> TASK TO COMPLETE:
Your job with the data below: print everything from the line that holds "high-resolution micrograph shows" down to the line that holds "staining of unremarkable", ends included, exactly, and nothing else.

> RECORDS PROVIDED:
---------------

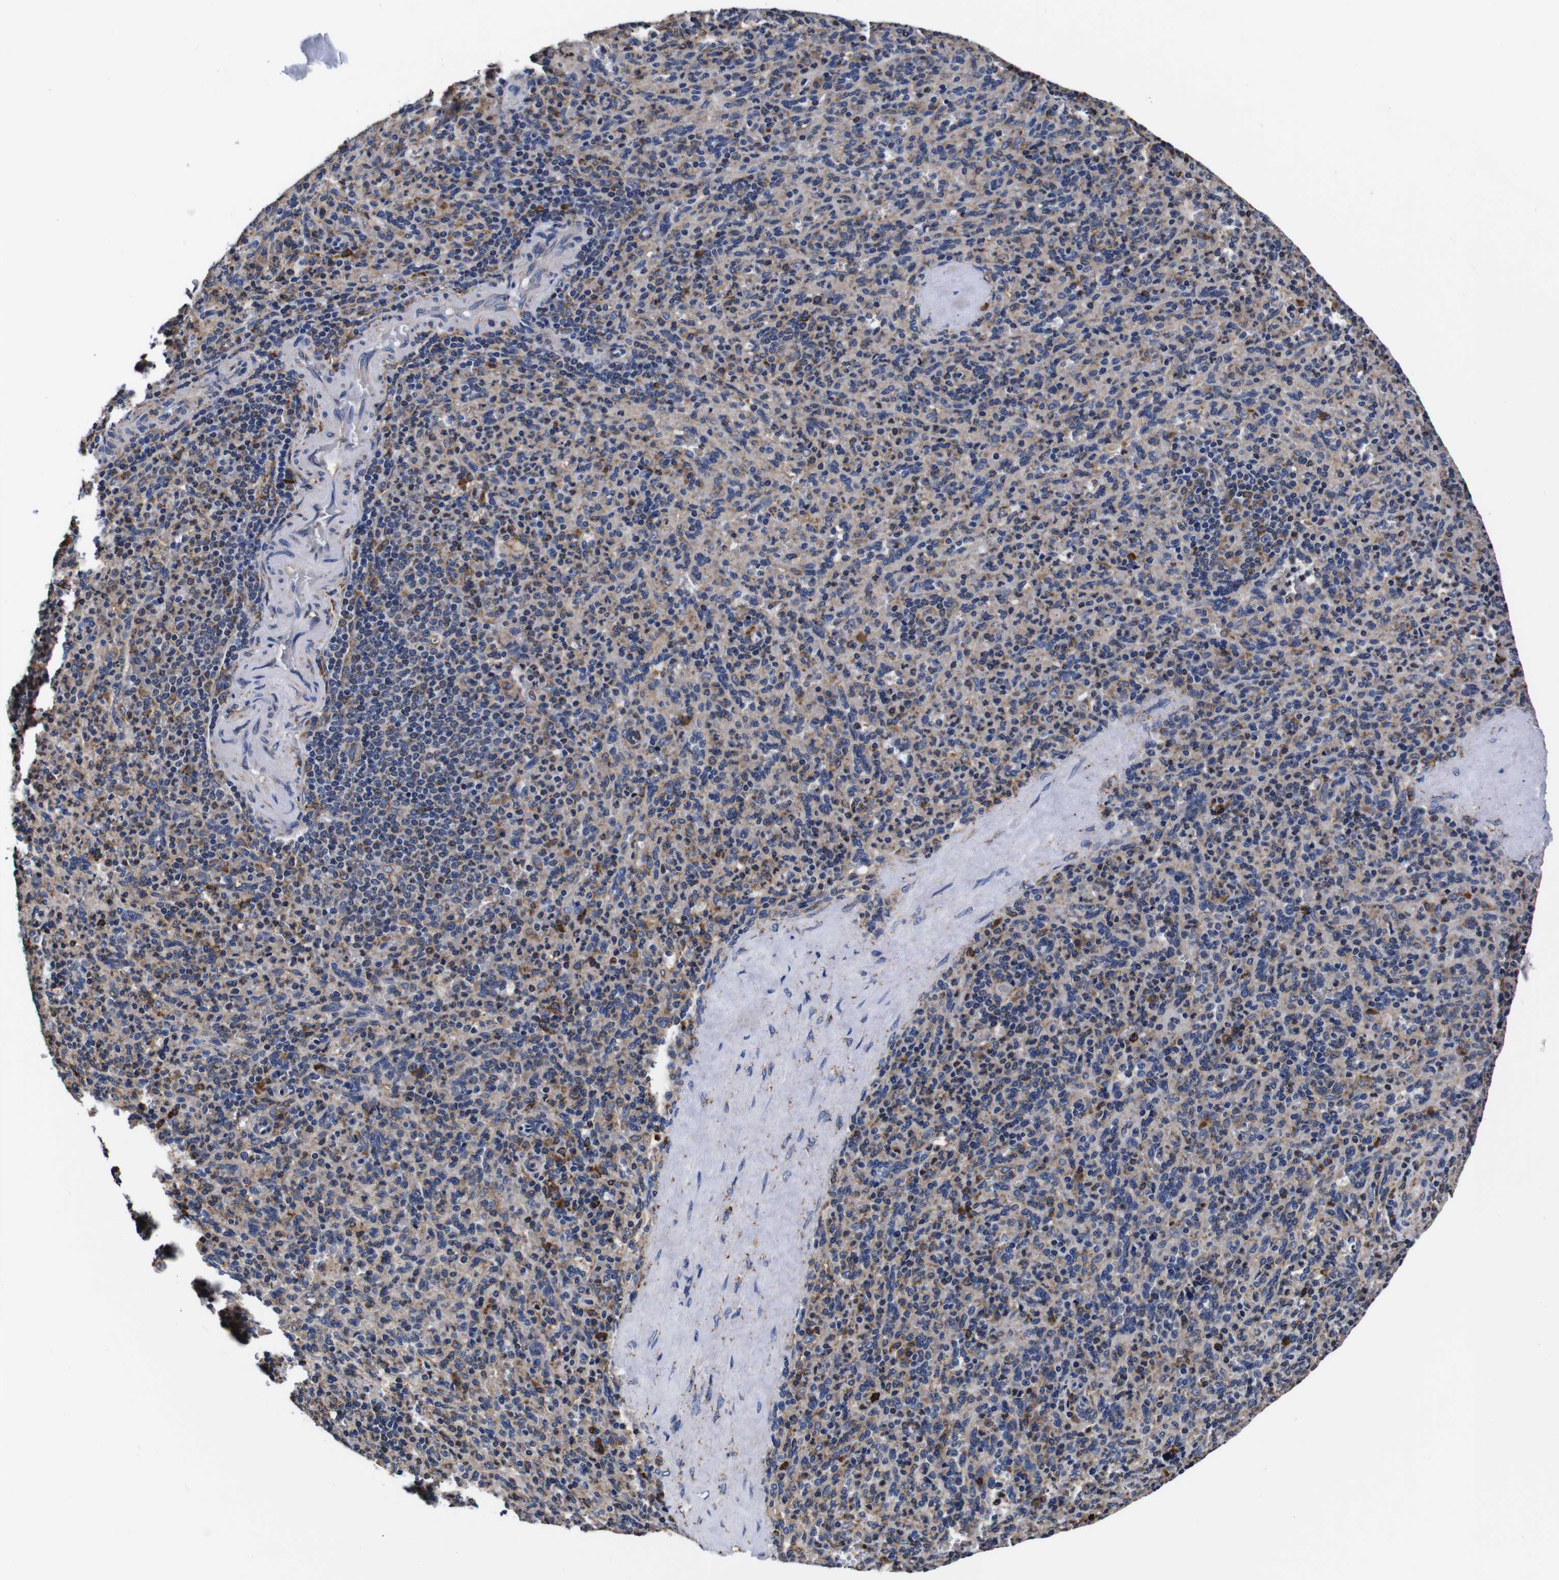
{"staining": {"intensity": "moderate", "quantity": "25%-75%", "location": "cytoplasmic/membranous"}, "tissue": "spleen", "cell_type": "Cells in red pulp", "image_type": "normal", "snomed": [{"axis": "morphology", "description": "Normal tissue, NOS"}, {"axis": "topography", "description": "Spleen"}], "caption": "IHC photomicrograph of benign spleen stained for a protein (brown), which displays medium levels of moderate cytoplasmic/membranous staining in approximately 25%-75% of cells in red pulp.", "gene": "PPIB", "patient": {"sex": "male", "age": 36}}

---------------

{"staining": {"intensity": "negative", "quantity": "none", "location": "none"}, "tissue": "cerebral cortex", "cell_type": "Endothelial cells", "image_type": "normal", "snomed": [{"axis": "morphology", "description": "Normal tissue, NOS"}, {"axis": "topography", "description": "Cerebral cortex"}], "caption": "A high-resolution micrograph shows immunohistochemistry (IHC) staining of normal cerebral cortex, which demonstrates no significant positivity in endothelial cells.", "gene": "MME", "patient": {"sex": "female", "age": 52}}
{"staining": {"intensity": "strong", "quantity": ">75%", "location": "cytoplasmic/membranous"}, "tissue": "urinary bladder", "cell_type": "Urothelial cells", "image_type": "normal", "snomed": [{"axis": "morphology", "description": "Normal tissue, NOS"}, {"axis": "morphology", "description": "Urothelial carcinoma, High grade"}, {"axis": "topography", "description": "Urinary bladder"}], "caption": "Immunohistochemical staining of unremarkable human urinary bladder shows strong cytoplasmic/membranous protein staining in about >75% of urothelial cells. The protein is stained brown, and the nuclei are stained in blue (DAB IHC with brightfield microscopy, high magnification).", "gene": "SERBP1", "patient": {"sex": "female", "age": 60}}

---------------

> WORKED SOLUTION:
{"staining": {"intensity": "negative", "quantity": "none", "location": "none"}, "tissue": "cerebral cortex", "cell_type": "Endothelial cells", "image_type": "normal", "snomed": [{"axis": "morphology", "description": "Normal tissue, NOS"}, {"axis": "topography", "description": "Cerebral cortex"}], "caption": "A high-resolution micrograph shows immunohistochemistry (IHC) staining of normal cerebral cortex, which demonstrates no significant positivity in endothelial cells.", "gene": "MME", "patient": {"sex": "female", "age": 52}}
{"staining": {"intensity": "strong", "quantity": ">75%", "location": "cytoplasmic/membranous"}, "tissue": "urinary bladder", "cell_type": "Urothelial cells", "image_type": "normal", "snomed": [{"axis": "morphology", "description": "Normal tissue, NOS"}, {"axis": "morphology", "description": "Urothelial carcinoma, High grade"}, {"axis": "topography", "description": "Urinary bladder"}], "caption": "Immunohistochemical staining of unremarkable human urinary bladder shows strong cytoplasmic/membranous protein staining in about >75% of urothelial cells. The protein is stained brown, and the nuclei are stained in blue (DAB IHC with brightfield microscopy, high magnification).", "gene": "SERBP1", "patient": {"sex": "female", "age": 60}}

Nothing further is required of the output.